What you give back must match the data exactly, minus the pictures.

◇ ◇ ◇

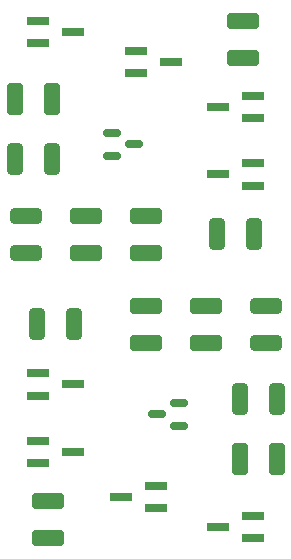
<source format=gtp>
G04 #@! TF.GenerationSoftware,KiCad,Pcbnew,(6.0.9)*
G04 #@! TF.CreationDate,2022-11-27T21:58:06+01:00*
G04 #@! TF.ProjectId,SPI2WS2812,53504932-5753-4323-9831-322e6b696361,rev?*
G04 #@! TF.SameCoordinates,Original*
G04 #@! TF.FileFunction,Paste,Top*
G04 #@! TF.FilePolarity,Positive*
%FSLAX46Y46*%
G04 Gerber Fmt 4.6, Leading zero omitted, Abs format (unit mm)*
G04 Created by KiCad (PCBNEW (6.0.9)) date 2022-11-27 21:58:06*
%MOMM*%
%LPD*%
G01*
G04 APERTURE LIST*
G04 Aperture macros list*
%AMRoundRect*
0 Rectangle with rounded corners*
0 $1 Rounding radius*
0 $2 $3 $4 $5 $6 $7 $8 $9 X,Y pos of 4 corners*
0 Add a 4 corners polygon primitive as box body*
4,1,4,$2,$3,$4,$5,$6,$7,$8,$9,$2,$3,0*
0 Add four circle primitives for the rounded corners*
1,1,$1+$1,$2,$3*
1,1,$1+$1,$4,$5*
1,1,$1+$1,$6,$7*
1,1,$1+$1,$8,$9*
0 Add four rect primitives between the rounded corners*
20,1,$1+$1,$2,$3,$4,$5,0*
20,1,$1+$1,$4,$5,$6,$7,0*
20,1,$1+$1,$6,$7,$8,$9,0*
20,1,$1+$1,$8,$9,$2,$3,0*%
G04 Aperture macros list end*
%ADD10R,1.900000X0.800000*%
%ADD11RoundRect,0.250000X-1.075000X0.400000X-1.075000X-0.400000X1.075000X-0.400000X1.075000X0.400000X0*%
%ADD12RoundRect,0.250000X0.412500X1.100000X-0.412500X1.100000X-0.412500X-1.100000X0.412500X-1.100000X0*%
%ADD13RoundRect,0.150000X0.587500X0.150000X-0.587500X0.150000X-0.587500X-0.150000X0.587500X-0.150000X0*%
%ADD14RoundRect,0.250000X1.075000X-0.400000X1.075000X0.400000X-1.075000X0.400000X-1.075000X-0.400000X0*%
%ADD15RoundRect,0.250000X-0.400000X-1.075000X0.400000X-1.075000X0.400000X1.075000X-0.400000X1.075000X0*%
%ADD16RoundRect,0.250000X-1.100000X0.412500X-1.100000X-0.412500X1.100000X-0.412500X1.100000X0.412500X0*%
%ADD17RoundRect,0.250000X0.400000X1.075000X-0.400000X1.075000X-0.400000X-1.075000X0.400000X-1.075000X0*%
%ADD18RoundRect,0.150000X-0.587500X-0.150000X0.587500X-0.150000X0.587500X0.150000X-0.587500X0.150000X0*%
%ADD19RoundRect,0.250000X1.100000X-0.412500X1.100000X0.412500X-1.100000X0.412500X-1.100000X-0.412500X0*%
%ADD20RoundRect,0.250000X-0.412500X-1.100000X0.412500X-1.100000X0.412500X1.100000X-0.412500X1.100000X0*%
G04 APERTURE END LIST*
D10*
X95020000Y-94300000D03*
X95020000Y-96200000D03*
X98020000Y-95250000D03*
D11*
X93980000Y-81000000D03*
X93980000Y-84100000D03*
D10*
X105005000Y-105725000D03*
X105005000Y-103825000D03*
X102005000Y-104775000D03*
D12*
X115227500Y-101600000D03*
X112102500Y-101600000D03*
D10*
X113260000Y-78420000D03*
X113260000Y-76520000D03*
X110260000Y-77470000D03*
D13*
X106982500Y-98740000D03*
X106982500Y-96840000D03*
X105107500Y-97790000D03*
D14*
X114300000Y-91720000D03*
X114300000Y-88620000D03*
D10*
X113260000Y-108265000D03*
X113260000Y-106365000D03*
X110260000Y-107315000D03*
D15*
X93065000Y-76200000D03*
X96165000Y-76200000D03*
D16*
X104140000Y-88607500D03*
X104140000Y-91732500D03*
D15*
X110210000Y-82550000D03*
X113310000Y-82550000D03*
D16*
X112395000Y-64477500D03*
X112395000Y-67602500D03*
D17*
X98070000Y-90170000D03*
X94970000Y-90170000D03*
D18*
X101297500Y-73980000D03*
X101297500Y-75880000D03*
X103172500Y-74930000D03*
D19*
X99060000Y-84112500D03*
X99060000Y-80987500D03*
D16*
X109220000Y-88607500D03*
X109220000Y-91732500D03*
D17*
X115215000Y-96520000D03*
X112115000Y-96520000D03*
D10*
X95020000Y-100015000D03*
X95020000Y-101915000D03*
X98020000Y-100965000D03*
X103275000Y-66995000D03*
X103275000Y-68895000D03*
X106275000Y-67945000D03*
D20*
X93052500Y-71120000D03*
X96177500Y-71120000D03*
D10*
X95020000Y-64455000D03*
X95020000Y-66355000D03*
X98020000Y-65405000D03*
X113260000Y-72705000D03*
X113260000Y-70805000D03*
X110260000Y-71755000D03*
D19*
X95885000Y-108242500D03*
X95885000Y-105117500D03*
X104140000Y-84112500D03*
X104140000Y-80987500D03*
M02*

</source>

◇ ◇ ◇

- Written solution -
<source format=gtp>
G04 #@! TF.GenerationSoftware,KiCad,Pcbnew,(6.0.9)*
G04 #@! TF.CreationDate,2022-11-27T21:58:06+01:00*
G04 #@! TF.ProjectId,SPI2WS2812,53504932-5753-4323-9831-322e6b696361,rev?*
G04 #@! TF.SameCoordinates,Original*
G04 #@! TF.FileFunction,Paste,Top*
G04 #@! TF.FilePolarity,Positive*
%FSLAX46Y46*%
G04 Gerber Fmt 4.6, Leading zero omitted, Abs format (unit mm)*
G04 Created by KiCad (PCBNEW (6.0.9)) date 2022-11-27 21:58:06*
%MOMM*%
%LPD*%
G01*
G04 APERTURE LIST*
G04 Aperture macros list*
%AMRoundRect*
0 Rectangle with rounded corners*
0 $1 Rounding radius*
0 $2 $3 $4 $5 $6 $7 $8 $9 X,Y pos of 4 corners*
0 Add a 4 corners polygon primitive as box body*
4,1,4,$2,$3,$4,$5,$6,$7,$8,$9,$2,$3,0*
0 Add four circle primitives for the rounded corners*
1,1,$1+$1,$2,$3*
1,1,$1+$1,$4,$5*
1,1,$1+$1,$6,$7*
1,1,$1+$1,$8,$9*
0 Add four rect primitives between the rounded corners*
20,1,$1+$1,$2,$3,$4,$5,0*
20,1,$1+$1,$4,$5,$6,$7,0*
20,1,$1+$1,$6,$7,$8,$9,0*
20,1,$1+$1,$8,$9,$2,$3,0*%
G04 Aperture macros list end*
%ADD10R,1.900000X0.800000*%
%ADD11RoundRect,0.250000X-1.075000X0.400000X-1.075000X-0.400000X1.075000X-0.400000X1.075000X0.400000X0*%
%ADD12RoundRect,0.250000X0.412500X1.100000X-0.412500X1.100000X-0.412500X-1.100000X0.412500X-1.100000X0*%
%ADD13RoundRect,0.150000X0.587500X0.150000X-0.587500X0.150000X-0.587500X-0.150000X0.587500X-0.150000X0*%
%ADD14RoundRect,0.250000X1.075000X-0.400000X1.075000X0.400000X-1.075000X0.400000X-1.075000X-0.400000X0*%
%ADD15RoundRect,0.250000X-0.400000X-1.075000X0.400000X-1.075000X0.400000X1.075000X-0.400000X1.075000X0*%
%ADD16RoundRect,0.250000X-1.100000X0.412500X-1.100000X-0.412500X1.100000X-0.412500X1.100000X0.412500X0*%
%ADD17RoundRect,0.250000X0.400000X1.075000X-0.400000X1.075000X-0.400000X-1.075000X0.400000X-1.075000X0*%
%ADD18RoundRect,0.150000X-0.587500X-0.150000X0.587500X-0.150000X0.587500X0.150000X-0.587500X0.150000X0*%
%ADD19RoundRect,0.250000X1.100000X-0.412500X1.100000X0.412500X-1.100000X0.412500X-1.100000X-0.412500X0*%
%ADD20RoundRect,0.250000X-0.412500X-1.100000X0.412500X-1.100000X0.412500X1.100000X-0.412500X1.100000X0*%
G04 APERTURE END LIST*
D10*
X95020000Y-94300000D03*
X95020000Y-96200000D03*
X98020000Y-95250000D03*
D11*
X93980000Y-81000000D03*
X93980000Y-84100000D03*
D10*
X105005000Y-105725000D03*
X105005000Y-103825000D03*
X102005000Y-104775000D03*
D12*
X115227500Y-101600000D03*
X112102500Y-101600000D03*
D10*
X113260000Y-78420000D03*
X113260000Y-76520000D03*
X110260000Y-77470000D03*
D13*
X106982500Y-98740000D03*
X106982500Y-96840000D03*
X105107500Y-97790000D03*
D14*
X114300000Y-91720000D03*
X114300000Y-88620000D03*
D10*
X113260000Y-108265000D03*
X113260000Y-106365000D03*
X110260000Y-107315000D03*
D15*
X93065000Y-76200000D03*
X96165000Y-76200000D03*
D16*
X104140000Y-88607500D03*
X104140000Y-91732500D03*
D15*
X110210000Y-82550000D03*
X113310000Y-82550000D03*
D16*
X112395000Y-64477500D03*
X112395000Y-67602500D03*
D17*
X98070000Y-90170000D03*
X94970000Y-90170000D03*
D18*
X101297500Y-73980000D03*
X101297500Y-75880000D03*
X103172500Y-74930000D03*
D19*
X99060000Y-84112500D03*
X99060000Y-80987500D03*
D16*
X109220000Y-88607500D03*
X109220000Y-91732500D03*
D17*
X115215000Y-96520000D03*
X112115000Y-96520000D03*
D10*
X95020000Y-100015000D03*
X95020000Y-101915000D03*
X98020000Y-100965000D03*
X103275000Y-66995000D03*
X103275000Y-68895000D03*
X106275000Y-67945000D03*
D20*
X93052500Y-71120000D03*
X96177500Y-71120000D03*
D10*
X95020000Y-64455000D03*
X95020000Y-66355000D03*
X98020000Y-65405000D03*
X113260000Y-72705000D03*
X113260000Y-70805000D03*
X110260000Y-71755000D03*
D19*
X95885000Y-108242500D03*
X95885000Y-105117500D03*
X104140000Y-84112500D03*
X104140000Y-80987500D03*
M02*

</source>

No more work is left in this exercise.